To choose hospice is
to choose the right to die with dignity and comfort. But can the same be said
about euthanasia? As a veterinarian, I can say that euthanasia is one of the
most difficult things that I do. I hate the days when I transform from ‘Dr Glaum’
to ‘Dr Gloom.’ I appreciate being able to end the suffering and pain for the
pet of a family. Since I don’t like the ‘Dr Gloom’ I usually try to push the
animals and the families to put that decision off as long as we can maintain
the quality of life.

Once I have a
terminally ill patient, we have a ‘pet hospice program’ we use that helps the
patients stay comfortable and helps the families know when it is time for
euthanasia. This has been one of the best programs that we have instituted in
the past few years. We have a scoring sheet that looks at different topics
(like movement, hunger, pain) so that the pet owner can evaluate their pet, see
trends, and better communicate with us. If something is trending downwards, we
know that is an area to work on (like installing ramps, changing food types,
adjusting pain meds). Better quality of life (QOL) means that pet and parent
have more time together. And it relieves some of the worry and guilt that they
experience when that time does come.

One of the
non-scored topics I have to deal with though is the burden on the caregiver. I
know how important this is to people on the human side more than even the pet
industry. It is one thing to carry a 10# Poodle outside to go potty, but a very
different thing to move a 100# Labrador around. Sometimes the problem is the
clients can’t afford meds or have ‘people’ family commitments they need to
attend to. We, as veterinarians, have that luxury of being able to say,
“That’s OK, it’s time.” I have seen my parents caring for my
grandparents as they aged, and frankly, I’m scared that when it is time for me
to step into that role I may not be up to it.

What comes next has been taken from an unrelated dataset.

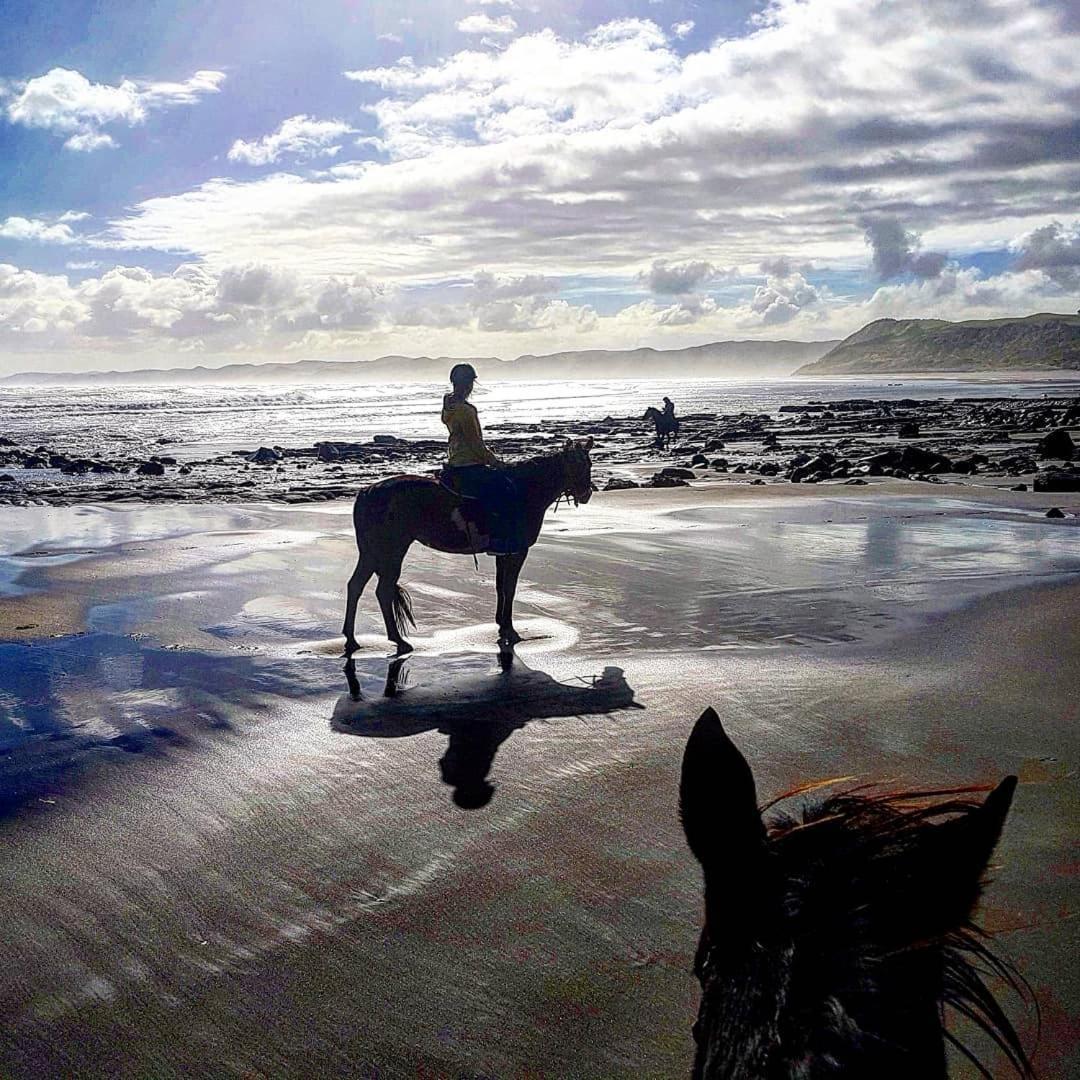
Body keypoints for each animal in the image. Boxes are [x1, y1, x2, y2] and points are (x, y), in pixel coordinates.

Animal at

I hope I can find a way where it
is my responsibility, but not a burden. Time will tell.

The last thing I
wanted to note on euthanasia is what a burden it is to have the power over life
and death. It isn’t easy, at least for me. Perhaps that is because of my belief
that animals are all unique as God’s created creatures; I just don’t know. I do
feel honored to be allowed to be a part of the intimate time when the pet
owners say good-bye to their pets. I try not to cry at the moment, but often
the tears come on the way home. One especially bad period a few years ago, I
lost 12 pets in 9 days; it was a hot August and the little old guys just
couldn’t handle the heat stress on top of everything else.  Anyway (probably TMI), I went into a
depression that lasted for months. The point is, euthanasia is really tough and
I don’t think the human medical industry needs to go to that difficult place. I
think that hospice can fill that need.